しばらくみんなで黙り込んでいると、突然明月さんのスマホが鳴った。この着信音は確かお父さんがよく見ている『刑事コロンボ』のオープニングだったっけ。電話だったようで、明月さんが私たちから距離を取った。
「どうした。……なに!? 上坂三由が死んだ!?」
私たち四人の視線が図らずも交錯した。
「どこで!? どうなった!? ……自宅付近で交通事故に……そうか、わかった」
先ほどよりも、もっと深い沈黙が私たちを包み込んだ。まるで神様に喋るな、と言われているかのような雰囲気だ。しかしそんな空気の中、私はどうしても言いたかったことを口にした。
「呪いって、ほんとにあるんだねえ」
ポニーテールさんが事故にあったのは丁字路だかT字路の横棒の左側を進んだ先だったらしい。つまりは血の掌紋が押されていた場所だ。あー怖い怖い。呪い怖い。
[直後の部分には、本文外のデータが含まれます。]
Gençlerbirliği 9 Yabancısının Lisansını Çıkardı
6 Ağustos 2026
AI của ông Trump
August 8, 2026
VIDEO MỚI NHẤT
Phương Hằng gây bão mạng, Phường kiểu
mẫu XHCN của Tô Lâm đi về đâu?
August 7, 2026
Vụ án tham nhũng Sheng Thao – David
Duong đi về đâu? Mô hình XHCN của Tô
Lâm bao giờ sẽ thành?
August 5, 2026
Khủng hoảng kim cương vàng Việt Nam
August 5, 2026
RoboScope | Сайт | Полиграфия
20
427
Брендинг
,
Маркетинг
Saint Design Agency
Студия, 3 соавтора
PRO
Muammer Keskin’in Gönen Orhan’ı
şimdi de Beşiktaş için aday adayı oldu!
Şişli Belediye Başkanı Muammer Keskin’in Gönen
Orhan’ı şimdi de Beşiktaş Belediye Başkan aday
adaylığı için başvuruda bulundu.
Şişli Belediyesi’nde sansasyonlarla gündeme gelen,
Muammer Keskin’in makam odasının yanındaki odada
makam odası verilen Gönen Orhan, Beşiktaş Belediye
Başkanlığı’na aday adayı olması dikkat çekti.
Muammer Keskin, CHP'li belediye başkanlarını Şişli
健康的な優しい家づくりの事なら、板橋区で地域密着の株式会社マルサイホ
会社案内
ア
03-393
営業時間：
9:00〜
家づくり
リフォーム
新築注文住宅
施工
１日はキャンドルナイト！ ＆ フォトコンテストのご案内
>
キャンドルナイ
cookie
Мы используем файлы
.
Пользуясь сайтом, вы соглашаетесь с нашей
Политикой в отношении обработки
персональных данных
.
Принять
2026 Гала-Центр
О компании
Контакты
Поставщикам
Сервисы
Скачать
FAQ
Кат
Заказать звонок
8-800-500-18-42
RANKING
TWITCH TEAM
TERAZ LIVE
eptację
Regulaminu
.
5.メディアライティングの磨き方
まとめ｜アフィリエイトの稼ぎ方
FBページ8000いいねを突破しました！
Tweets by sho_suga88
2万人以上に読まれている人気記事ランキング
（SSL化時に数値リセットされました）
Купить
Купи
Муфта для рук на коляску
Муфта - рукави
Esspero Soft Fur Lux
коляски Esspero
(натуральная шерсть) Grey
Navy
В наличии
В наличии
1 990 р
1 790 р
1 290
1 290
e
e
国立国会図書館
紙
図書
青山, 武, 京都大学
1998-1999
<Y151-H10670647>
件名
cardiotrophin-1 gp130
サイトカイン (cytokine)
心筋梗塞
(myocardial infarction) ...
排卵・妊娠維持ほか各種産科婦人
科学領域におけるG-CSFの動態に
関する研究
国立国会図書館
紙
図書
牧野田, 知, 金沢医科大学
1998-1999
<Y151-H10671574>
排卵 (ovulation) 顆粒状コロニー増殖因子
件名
犯人も彼女で大方確定したようでもあった。聞き込みの末、現場の倉庫付近で彼女を目撃した人物も出てきたし、彼女が書いていた日記にもチャラ男くんの殺害を示唆するような内容が記されていたたらしい。
あ、そういえばすっかり忘れていた脱走したウサギのぴょんきちは捜査員の方が見つけていたらしく、無事飼育小屋へ戻ることになった。めでたしめでたし。